------ Reading text
Astra Streaming, CDC and decoding

Problem statement

We have CDC enabled from an Astra DB table to an Astra Streaming topic and we want to decode the content of each event to have it e.g. as a plain JSON.

We want to do it in Python.

We want to be able to do it both in a standalone consumer Python script and within a Streaming Function.

Breakdown

First do it with a standard Python script, then do it within a Streaming Function.

(In particular, the latter will be used to "de-schemaify" the CDC topic, i.e. for each incoming Avro-schemaful CDC event we want to publish a plain-JSON counterpart to another, schemaless topic. This is but one of the many possible applications of the findings presented here.)

Prepare for a small surprise that arose while completing this exercise, a small difference between the standalone-script and the pulsar-function encoding schemes that, as always with Pulsar functions, was somewhat cumbersome to track and debug.

Schema for Avro

Note that a fixed starting point is the schema structure for creating the Avro decoders. Two such structures exist, one for the "data columns" and one for the primary key stuff, and they can be read off the Astra Streaming UI (auto-populated once at least one CDC event goes through).

The example CDC consumer code on the Streaming site does query dynamically and endpoint that gives the schema for the table, but then does some cleanup of it, etc. Or at least it appears to work like that: I never got the example to work as is and had to fiddle quite a bit, ending up copypasting the schema JSON manually into my project.

Alternatively, you can manually build the schema descriptor structure, if you dare (keeping unions with Nones into accunt and the like. Good luck).

Setup I (table and CDC)

We need a table in a keyspace and a Streaming tenant in the same cloud provider and region. Here:

keyspace = track3demo
tenant = track3demo
Provider/region = GCP / useast1

Table:

CREATE TABLE track3demo.reviews (
    hotel TEXT,
    id TIMEUUID,
    reviewer TEXT,
    body TEXT,
    is_valid BOOLEAN,
    score INT,
    PRIMARY KEY ( (hotel), id )
  ) WITH CLUSTERING ORDER BY ( id DESC );

Typical insert (to test it all later):

INSERT INTO track3demo.reviews
  (hotel, id, reviewer, body, is_valid, score)
VALUES
  ('Fungal Resort', now(), 'Geppo', 'The cockroaches are kind and helpful', true, 6);

Enable CDC: you do it on the database, picking the target tenant and the source keyspace/table. Refresh the page, CDC should become "Running" immediately.

Now write a row to DB for the schema to be auto-detected in the topic (very useful later).

Standalone script

Schema

Either by inspecting the autogenerated track3demo/astracdc/data-BLABLABLA-track3demo.reviews CDC topic, or magically because you are an Avro level-12 sorcerer, retrieve two JSON descriptions for the partition-key columns and the data-columns of the table. (Incidentally, if you go to the "Try me" feature it 403s.)

Key and values schemas are separate, corresponding to how the CDC messages keep the former in the "(streaming) partition key" and the latter in the "data" of the CDC events it produces.

You can strip the namespace and doc fields away to make the schemas slimmer, they don't actually do anything for us. The final schema docs, recast as Python dictionaries, look like this (note there are several Python None values but also "null" string literals around):

keySchemaDict = {
    "type": "record",
    "name": "reviews",
    "fields": [
        {
            "name": "hotel",
            "type": "string"
------------
- _Exercise instructions_
a) Which cloud provider and region does the CDC decoding text use for the keyspace and the tenant?
b) Copy a passage from the CDC decoding text, starting at the words "CREATE TABLE track3demo.reviews" and ending after the words "(hotel), id )".
c) Write what comes next in the CDC decoding text, picking up right after its last line.
------ Provided material
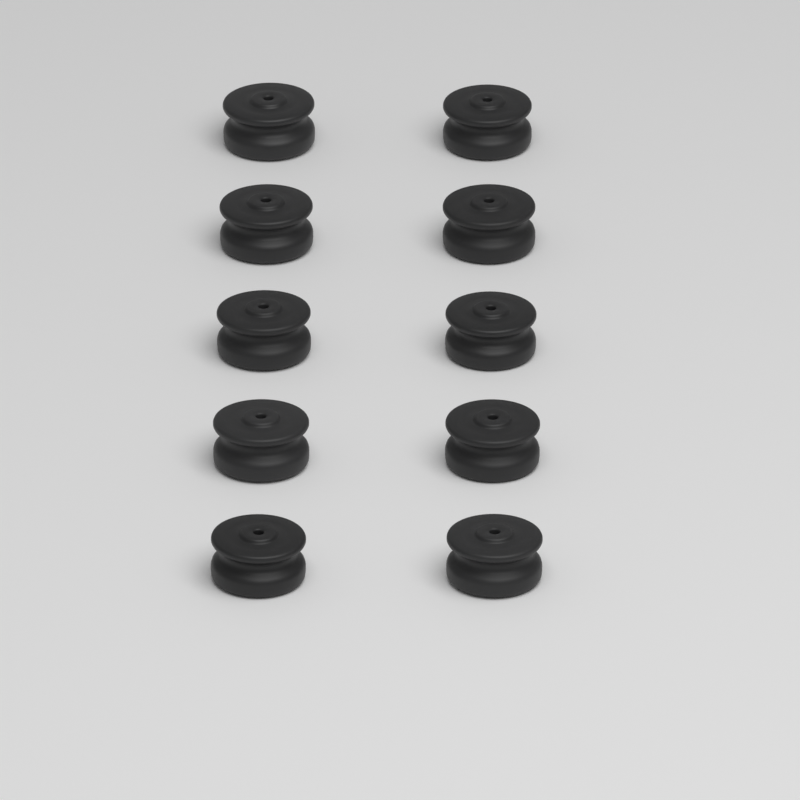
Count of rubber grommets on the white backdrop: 10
------------
- _Final answers_
a) GCP, region useast1.

b)
CREATE TABLE track3demo.reviews (
    hotel TEXT,
    id TIMEUUID,
    reviewer TEXT,
    body TEXT,
    is_valid BOOLEAN,
    score INT,
    PRIMARY KEY ( (hotel), id )

c)
        },
        {
            "name": "id",
            "type": [
                "null",
                {
                    "type": "string",
                    "logicalType": "uuid"
                }
            ],
            "default": None
        }
    ]
}

valueSchemaDict = {
    "type": "record",
    "name": "reviews",
    "fields": [
        {
            "name": "body",
            "type": [
                "null",
                "string"
            ],
            "default": None
        },
        {
            "name": "reviewer",
            "type": [
                "null",
                "string"
            ],
            "default": None
        },
        {
            "name": "is_valid",
            "type": [
                "null",
                "boolean"
            ],
            "default": None
        },
        {
            "name": "score",
            "type": [
                "null",
                "int"
            ],
            "default": None
        }
    ]
}

Python dependencies

You need these (preferrably in a Python virtual environment).

avro==1.11.1
pulsar-client==2.10.2

At the time of writing, these are the correct versions to use.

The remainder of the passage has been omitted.